#### Data shown ####
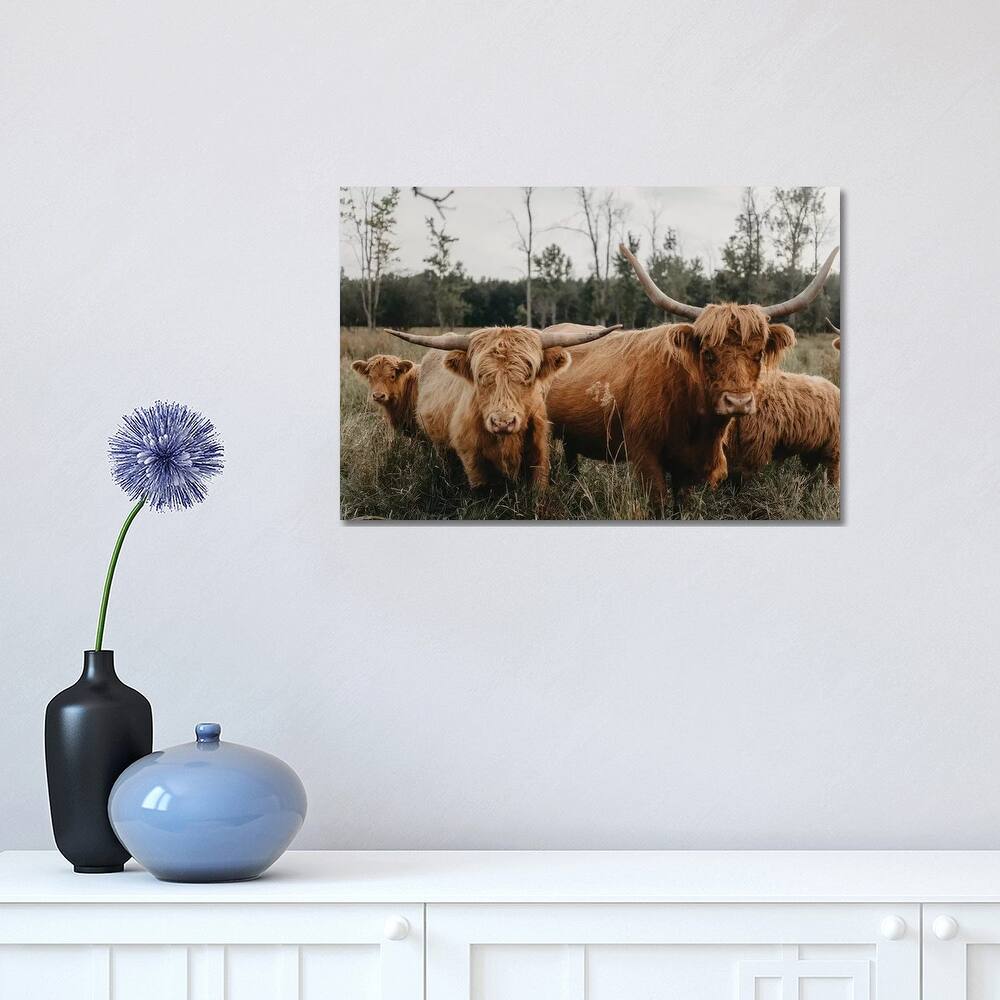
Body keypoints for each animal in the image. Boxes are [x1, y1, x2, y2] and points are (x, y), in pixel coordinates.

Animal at [546, 244, 839, 513]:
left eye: (758, 354)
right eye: (708, 353)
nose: (738, 402)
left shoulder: (687, 465)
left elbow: (681, 506)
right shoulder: (645, 456)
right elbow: (659, 505)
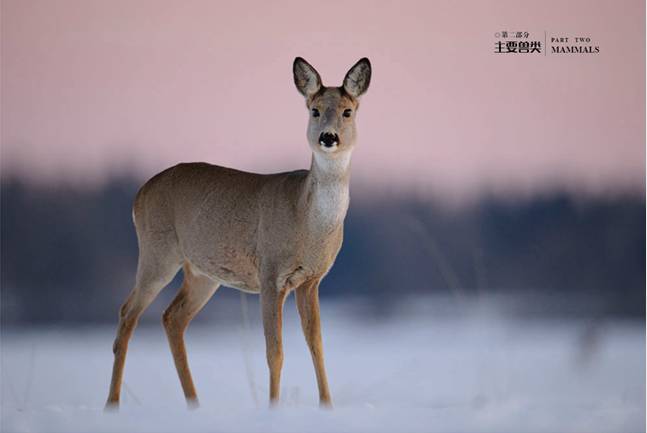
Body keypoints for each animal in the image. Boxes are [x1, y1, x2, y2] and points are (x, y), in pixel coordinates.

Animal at [104, 56, 372, 408]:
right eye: (314, 110)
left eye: (347, 111)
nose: (329, 137)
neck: (307, 219)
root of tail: (139, 194)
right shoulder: (271, 274)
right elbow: (275, 352)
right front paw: (273, 408)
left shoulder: (311, 280)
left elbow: (317, 346)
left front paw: (326, 407)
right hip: (157, 252)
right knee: (127, 313)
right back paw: (112, 404)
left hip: (202, 273)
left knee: (171, 317)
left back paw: (194, 404)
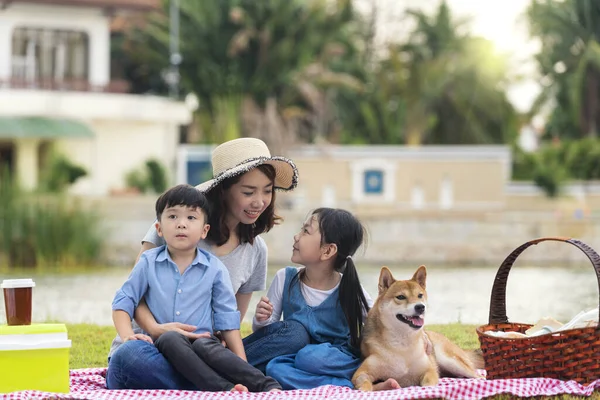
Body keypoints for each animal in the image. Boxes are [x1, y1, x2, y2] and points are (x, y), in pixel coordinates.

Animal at [352, 266, 482, 390]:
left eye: (420, 295)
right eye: (401, 297)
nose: (420, 307)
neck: (402, 345)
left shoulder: (429, 370)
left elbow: (428, 383)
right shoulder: (360, 373)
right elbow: (364, 383)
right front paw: (365, 390)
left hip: (450, 360)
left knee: (479, 376)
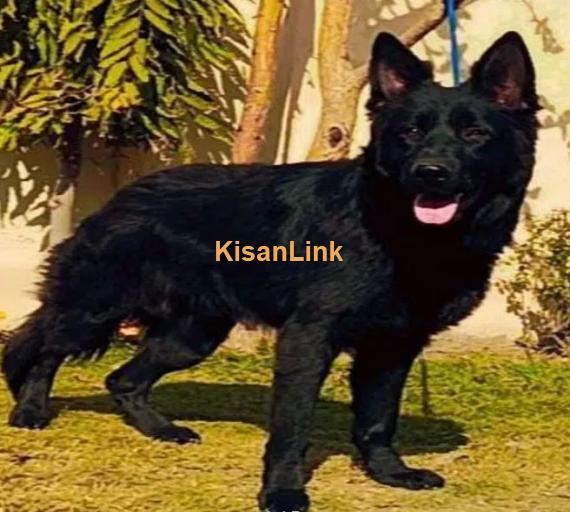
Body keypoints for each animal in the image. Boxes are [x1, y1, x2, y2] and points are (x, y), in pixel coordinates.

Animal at [2, 31, 538, 512]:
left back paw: (161, 430)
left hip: (191, 337)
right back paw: (30, 410)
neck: (399, 232)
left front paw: (389, 473)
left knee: (122, 380)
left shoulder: (393, 347)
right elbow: (293, 426)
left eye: (474, 135)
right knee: (42, 349)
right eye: (409, 133)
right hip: (92, 312)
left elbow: (377, 419)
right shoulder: (308, 340)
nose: (430, 173)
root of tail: (122, 196)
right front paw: (282, 492)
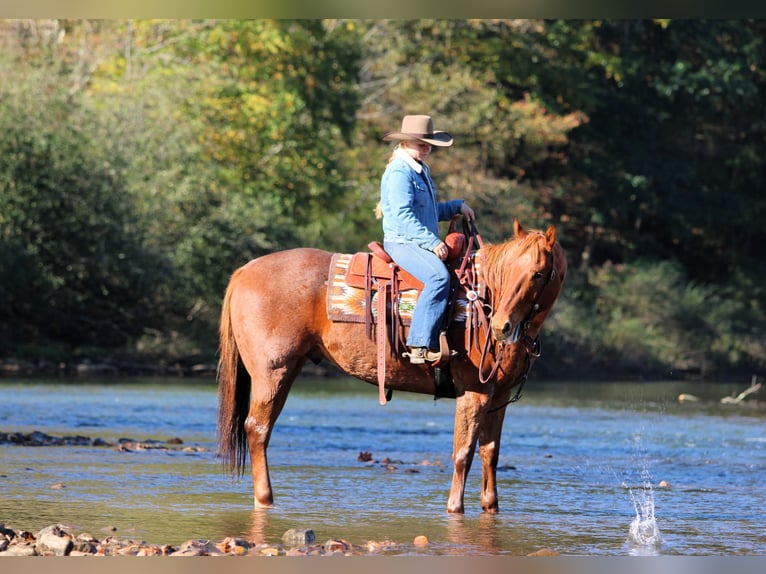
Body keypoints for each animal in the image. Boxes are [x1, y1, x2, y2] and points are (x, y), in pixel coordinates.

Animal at [217, 219, 567, 514]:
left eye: (538, 273)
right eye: (508, 270)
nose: (501, 326)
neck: (481, 301)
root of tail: (244, 271)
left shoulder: (498, 397)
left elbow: (490, 453)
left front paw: (490, 506)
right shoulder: (474, 393)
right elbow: (463, 452)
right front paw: (455, 507)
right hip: (272, 373)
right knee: (257, 429)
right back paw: (265, 498)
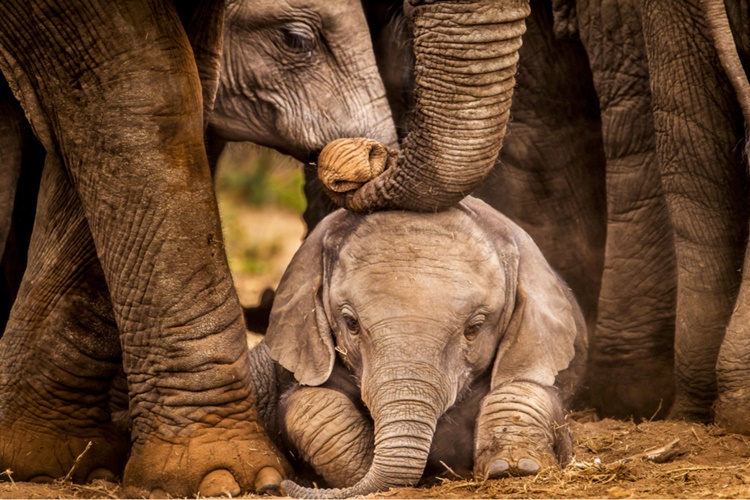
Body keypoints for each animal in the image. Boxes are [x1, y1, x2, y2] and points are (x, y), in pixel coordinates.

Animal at [250, 197, 592, 498]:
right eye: (351, 323)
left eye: (474, 328)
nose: (279, 489)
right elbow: (310, 402)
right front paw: (359, 468)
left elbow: (525, 388)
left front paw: (514, 468)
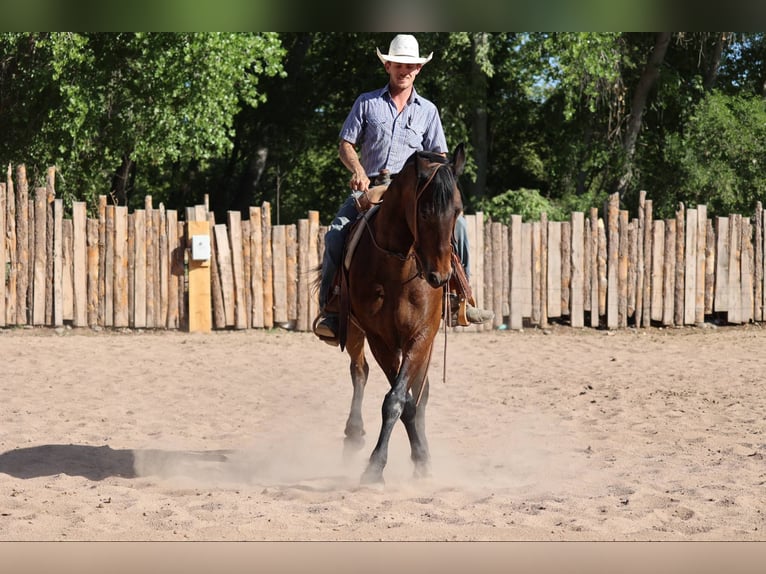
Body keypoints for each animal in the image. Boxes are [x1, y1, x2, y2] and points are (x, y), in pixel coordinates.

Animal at [337, 143, 466, 484]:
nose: (440, 276)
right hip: (353, 330)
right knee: (359, 371)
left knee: (420, 391)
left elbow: (405, 397)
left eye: (458, 210)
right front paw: (376, 466)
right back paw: (353, 434)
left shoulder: (421, 336)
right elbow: (398, 399)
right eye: (424, 211)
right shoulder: (379, 338)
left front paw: (421, 458)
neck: (399, 267)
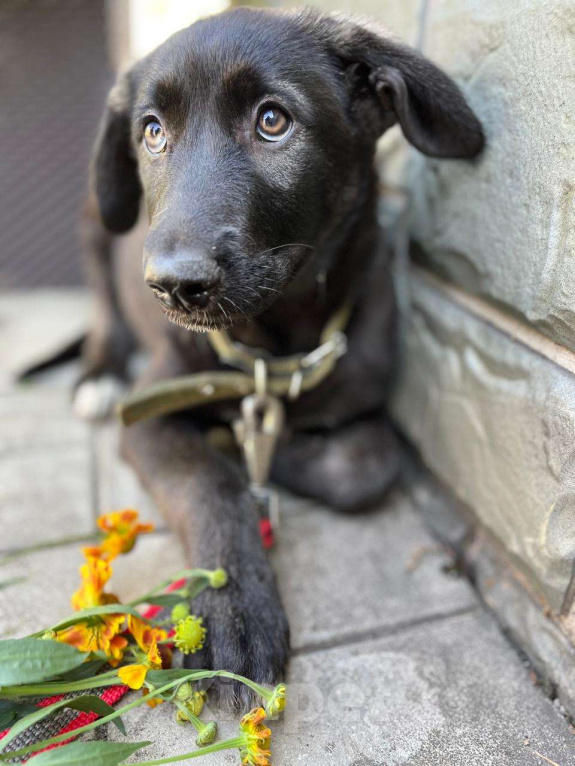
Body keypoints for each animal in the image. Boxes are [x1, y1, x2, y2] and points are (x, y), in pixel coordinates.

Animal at [79, 6, 484, 704]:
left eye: (273, 121)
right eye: (152, 132)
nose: (173, 285)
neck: (272, 347)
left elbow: (364, 465)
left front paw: (270, 448)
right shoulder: (150, 412)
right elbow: (211, 485)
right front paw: (235, 606)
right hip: (97, 231)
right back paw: (100, 373)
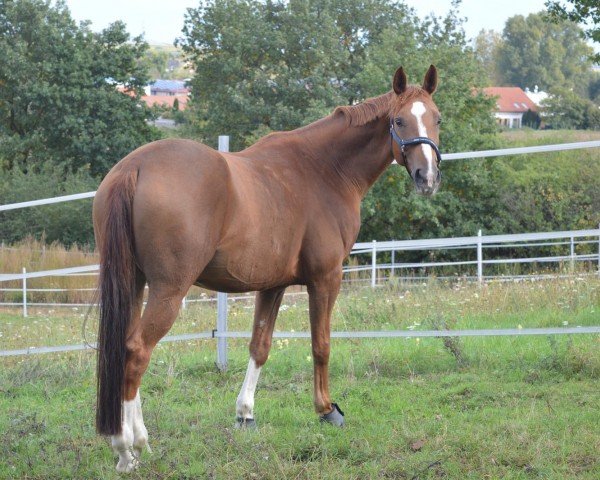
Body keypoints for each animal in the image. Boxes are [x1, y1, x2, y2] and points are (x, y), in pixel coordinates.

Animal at [92, 64, 440, 472]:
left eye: (436, 118)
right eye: (399, 120)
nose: (427, 177)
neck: (324, 169)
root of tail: (136, 167)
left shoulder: (273, 284)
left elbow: (260, 346)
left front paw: (245, 414)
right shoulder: (325, 278)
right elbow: (321, 344)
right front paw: (327, 410)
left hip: (133, 284)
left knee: (123, 349)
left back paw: (135, 443)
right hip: (168, 290)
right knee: (136, 351)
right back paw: (128, 447)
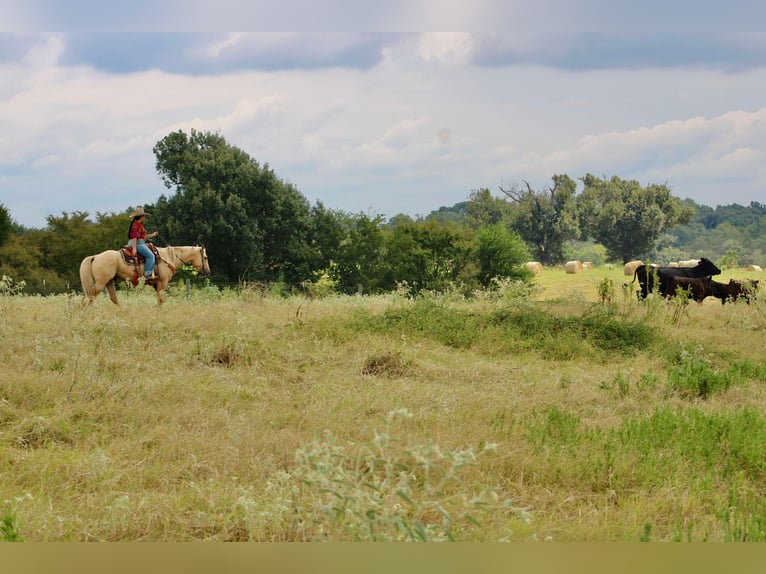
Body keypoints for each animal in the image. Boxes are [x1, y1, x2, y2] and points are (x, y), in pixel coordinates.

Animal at [79, 245, 211, 305]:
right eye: (205, 257)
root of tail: (95, 256)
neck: (168, 257)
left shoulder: (156, 284)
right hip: (100, 283)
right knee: (89, 298)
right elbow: (162, 300)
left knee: (114, 299)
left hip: (109, 282)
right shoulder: (163, 283)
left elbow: (160, 300)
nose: (208, 272)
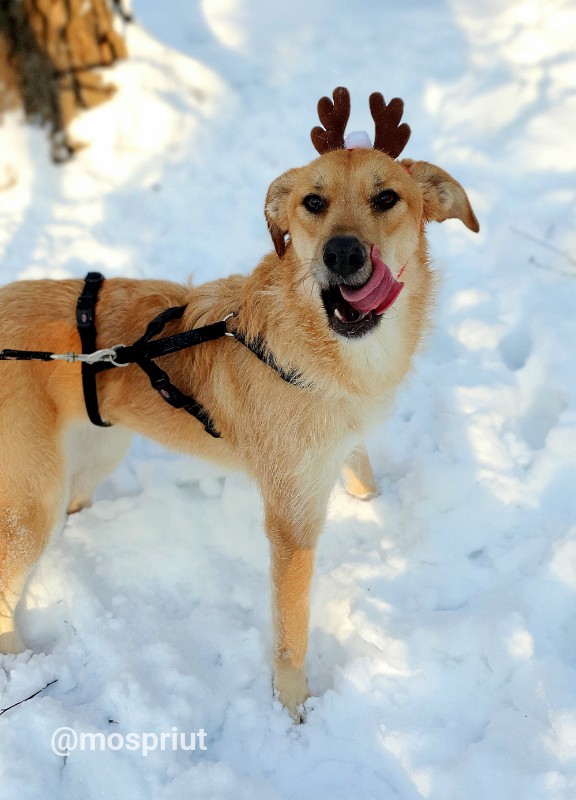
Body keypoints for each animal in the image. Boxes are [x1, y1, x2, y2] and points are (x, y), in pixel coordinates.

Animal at [0, 87, 476, 720]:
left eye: (387, 198)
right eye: (313, 202)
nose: (343, 254)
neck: (325, 351)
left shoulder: (344, 445)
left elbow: (365, 475)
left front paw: (381, 508)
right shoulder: (292, 521)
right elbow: (291, 631)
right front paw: (294, 709)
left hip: (99, 450)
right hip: (33, 499)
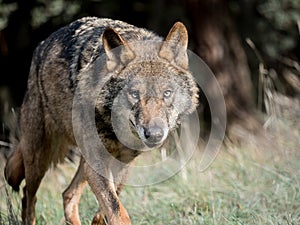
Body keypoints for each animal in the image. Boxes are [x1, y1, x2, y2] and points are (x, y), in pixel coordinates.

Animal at [4, 16, 199, 224]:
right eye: (134, 94)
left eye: (167, 93)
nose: (154, 134)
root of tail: (42, 45)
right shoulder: (97, 163)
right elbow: (117, 211)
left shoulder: (123, 163)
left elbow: (106, 210)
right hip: (39, 157)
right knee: (28, 196)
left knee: (68, 195)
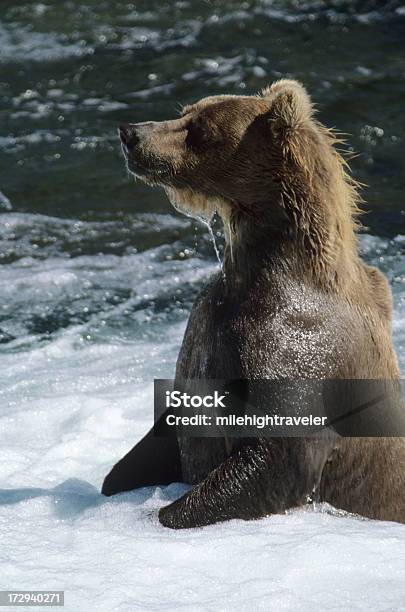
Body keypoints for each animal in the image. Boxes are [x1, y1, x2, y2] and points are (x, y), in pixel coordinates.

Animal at [102, 80, 404, 532]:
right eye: (186, 110)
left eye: (199, 128)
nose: (131, 133)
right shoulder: (209, 327)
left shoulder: (293, 343)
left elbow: (276, 457)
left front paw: (166, 512)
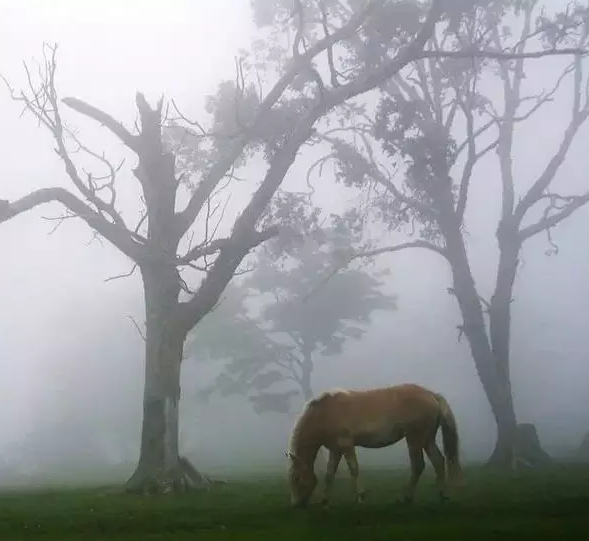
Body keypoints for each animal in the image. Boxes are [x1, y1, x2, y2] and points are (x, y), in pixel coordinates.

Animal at [286, 384, 464, 506]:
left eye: (297, 478)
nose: (295, 505)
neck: (324, 413)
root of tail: (432, 395)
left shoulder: (346, 445)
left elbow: (354, 468)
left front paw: (360, 496)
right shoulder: (336, 450)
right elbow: (330, 474)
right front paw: (325, 501)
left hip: (414, 439)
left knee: (418, 465)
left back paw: (407, 497)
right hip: (427, 439)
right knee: (438, 461)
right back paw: (442, 495)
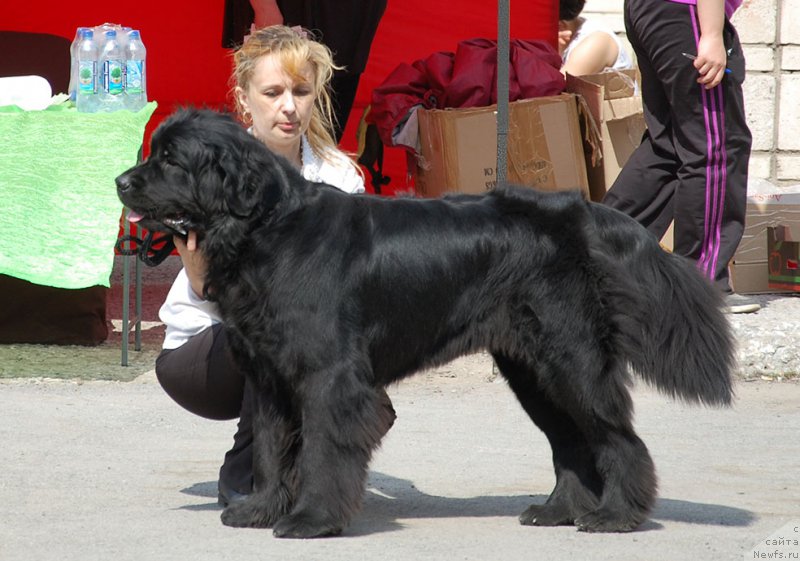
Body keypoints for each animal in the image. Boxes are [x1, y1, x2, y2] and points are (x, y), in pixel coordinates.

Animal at [115, 108, 736, 540]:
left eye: (170, 161)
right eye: (153, 153)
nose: (121, 181)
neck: (266, 228)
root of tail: (578, 211)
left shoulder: (330, 378)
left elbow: (320, 450)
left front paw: (312, 520)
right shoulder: (268, 378)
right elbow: (270, 450)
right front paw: (261, 509)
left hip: (570, 360)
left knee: (618, 438)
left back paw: (616, 516)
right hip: (532, 370)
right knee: (571, 442)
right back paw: (557, 511)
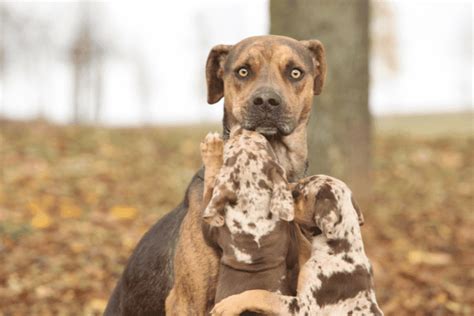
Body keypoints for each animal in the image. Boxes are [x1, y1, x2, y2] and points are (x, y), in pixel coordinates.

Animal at [202, 128, 298, 304]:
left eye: (262, 142)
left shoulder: (211, 231)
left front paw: (212, 148)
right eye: (265, 144)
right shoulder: (290, 244)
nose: (244, 129)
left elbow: (210, 184)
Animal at [213, 174, 384, 314]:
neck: (340, 251)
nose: (279, 186)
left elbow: (264, 295)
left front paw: (228, 305)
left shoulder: (303, 307)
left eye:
####
Required action:
Which lines hold the string "tail"? Copy all of them from the data above.

Solution for this exercise:
root of tail: (139, 194)
root of tail: (122, 196)
root of tail: (244, 271)
root of tail: (136, 167)
root of tail: (95, 256)
root of tail: (42, 45)
root of tail: (432, 395)
root of tail: (578, 211)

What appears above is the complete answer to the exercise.